Supplied text section start
There is wide acceptance that the felony murder law as written would not apply to the Elkhart 4.

Indiana State Representative Ryan Dvorak stated in an interview “If you actually read the statute, the language of the statute probably would not apply to the kids in this case,”

Law Professor Joel M. Schumm in a brief argued “Indiana’s felony murder and accomplice liability statutes do not permit a conviction where a third-party not involved” (read the brief here LaymanAmicusIndianaPublicDefendersCouncil)

Indiana Supreme Court Justice Massa “Counsel for the Appellant is arguing that we ought to consture the statute according to its plain meaning, ‘kills’ means ‘kills’ and if the legislature wanted it to be broader then they should use language like ‘contributes to the death’”

But the state . . . including the office of the Attorney General . . . has continued to argue that the Indiana felony murder law does apply to the Elkhart 4. Why can the state do this when it is obvious the wording of the law means the law is not applicable in this case?   Well in 1999 the Indiana Supreme Court, in a 3 to 2 decision, expanded the Indiana felony murder law to include when a co-accused is killed by a third party.
Supplied text section end
Given records section start
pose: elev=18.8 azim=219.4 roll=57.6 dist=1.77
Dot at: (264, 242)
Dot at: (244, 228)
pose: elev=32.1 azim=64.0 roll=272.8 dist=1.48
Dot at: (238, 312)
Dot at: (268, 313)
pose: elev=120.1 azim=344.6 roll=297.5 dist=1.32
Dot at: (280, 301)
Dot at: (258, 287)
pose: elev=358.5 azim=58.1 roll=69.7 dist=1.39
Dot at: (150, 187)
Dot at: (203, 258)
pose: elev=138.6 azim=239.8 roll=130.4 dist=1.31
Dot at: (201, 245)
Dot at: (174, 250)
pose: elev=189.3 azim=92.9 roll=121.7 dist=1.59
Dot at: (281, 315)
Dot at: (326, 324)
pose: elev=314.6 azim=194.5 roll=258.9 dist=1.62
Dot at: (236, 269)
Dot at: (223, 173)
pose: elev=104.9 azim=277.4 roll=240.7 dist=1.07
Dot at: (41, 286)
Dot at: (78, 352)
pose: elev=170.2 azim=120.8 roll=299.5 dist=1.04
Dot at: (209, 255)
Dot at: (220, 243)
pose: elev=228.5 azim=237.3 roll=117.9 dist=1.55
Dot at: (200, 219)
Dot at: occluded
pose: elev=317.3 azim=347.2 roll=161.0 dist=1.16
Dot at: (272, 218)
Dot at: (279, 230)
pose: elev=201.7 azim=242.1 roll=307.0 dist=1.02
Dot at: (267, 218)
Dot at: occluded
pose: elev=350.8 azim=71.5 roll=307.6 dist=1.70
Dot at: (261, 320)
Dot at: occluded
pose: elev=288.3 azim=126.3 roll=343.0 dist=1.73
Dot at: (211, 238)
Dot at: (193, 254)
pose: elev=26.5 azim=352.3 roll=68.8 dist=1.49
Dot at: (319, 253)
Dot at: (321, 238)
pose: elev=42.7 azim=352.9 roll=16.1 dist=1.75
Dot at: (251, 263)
Given records section end
Brief: Transcribe the passage on the Elkhart 4 and Indiana's felony murder law above, from "But the state" through "a third party.".

Problem solution:
But the state . . . including the office of the Attorney General . . . has continued to argue that the Indiana felony murder law does apply to the Elkhart 4. Why can the state do this when it is obvious the wording of the law means the law is not applicable in this case?   Well in 1999 the Indiana Supreme Court, in a 3 to 2 decision, expanded the Indiana felony murder law to include when a co-accused is killed by a third party.